I call that small happiness pleasure too.
Okay, all of that is more or less what we call “wholesome” pleasure, and with the exception of the chardonnay, even the ardent pietists might approve, but there’s a kind of pleasure someone has rushed to call sin, and it might be just something you could ignore, but you take sin seriously. Suddenly your roof top barbecue begins to feel suspect, vain, “in the flesh,” maybe even “idolatrous.”
I think of my mother as a little girl — a little Mormon girl — wandering the streets of Logan, Utah, where her father taught at the university. She took in the aroma of brewing coffee, and that deep, burnt, carbon exhilaration just kept her breathing it in, even though she had been taught it was all utterly wrong. And yet she loved the aroma so much, she would stand next to the coffee shop and just inhale. Many years later, she laughed about it, taking a secret sip, but only when no one else was looking, because she didn’t want others to “stumble.”
For those of us who grew up in the company of the spiritually zealous, I wonder how many of God’s good gifts have been blemished beyond praise, and enjoyment, because someone decided they were in the “taste not, touch not” category. My own grandmother, (completely unlike my own mother in so many ways), was, I regret to say, a relentless, grinding boor on this front. I can recall wanting to gain weight in 7th grade. I was fearfully thin, so thin, in fact that I can remember an older sister of a friend yelling out, at a poolside party, “that kid is so skinny, he’s making me sick.” Well, I was going to do something about it. I was going to eat, and there was grandmother Winsor, taking in my tray full of bread and peanut butter, lecturing me on gluttony. It might have been different, I suppose, if there had been real love in the reproof — but there wasn’t. She was going to war against the extra spoonful, and there I was with several extra plate fulls.
Don’t tempt yourself into thinking this is the problem of one denomination or one sect or even one age of the church. The book of Galatians was written for a reason — a divine reason. Men are always substituting the rules they have mastered, for the ones God actually commands, and then they are beating each over the head with their own victories.
Of course, at the outset, we must acknowledge that those who “love pleasure, rather than God” are in dire straits. That would be something like hanging up Van Gogh’s “Starry Night” on the wall, bragging about it, silently worshiping it, and then kicking its creator out the door. How much better is it, to celebrate both the painting and the painter? How foolish is it to honor a piece of canvas, that rots with time, over the one who has a billion more such paintings at the ready?

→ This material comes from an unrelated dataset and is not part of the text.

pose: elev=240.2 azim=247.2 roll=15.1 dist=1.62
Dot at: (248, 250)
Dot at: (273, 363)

If I write about creation, about pleasure, about God’s good gifts, and I do it too much, you should know this — in each of these great gifts I praise God. His genius, His Brilliance, His stunning light floors me, makes me weep. I praise Him in the savory warmth of a good bowl of soup on a cold day. I praise him in the innocent wonder of a grandchild tearing apart the pantry, out of sheer curiosity. I praise him in the good-natured kidding of a friend. I praise Him the glow of a glass of wine, or a well made film. I praise Him in the twinkle of a beautiful woman’s eyes. I praise Him in the memory of Miriam, and the women of Israel dancing, in celebration of their delivery. They must have been gorgeous. The Red Sea must have shimmered — and I praise Him for that too.
I praise Him in the pleasure He affords me..
How precious is Your lovingkindness, O God! Therefore the children of men put their trust under the shadow of Your wings. They are abundantly satisfied with the fullness of Your house, And You give them drink from the river of Your pleasures. For with You is the fountain of life; In Your light we see light.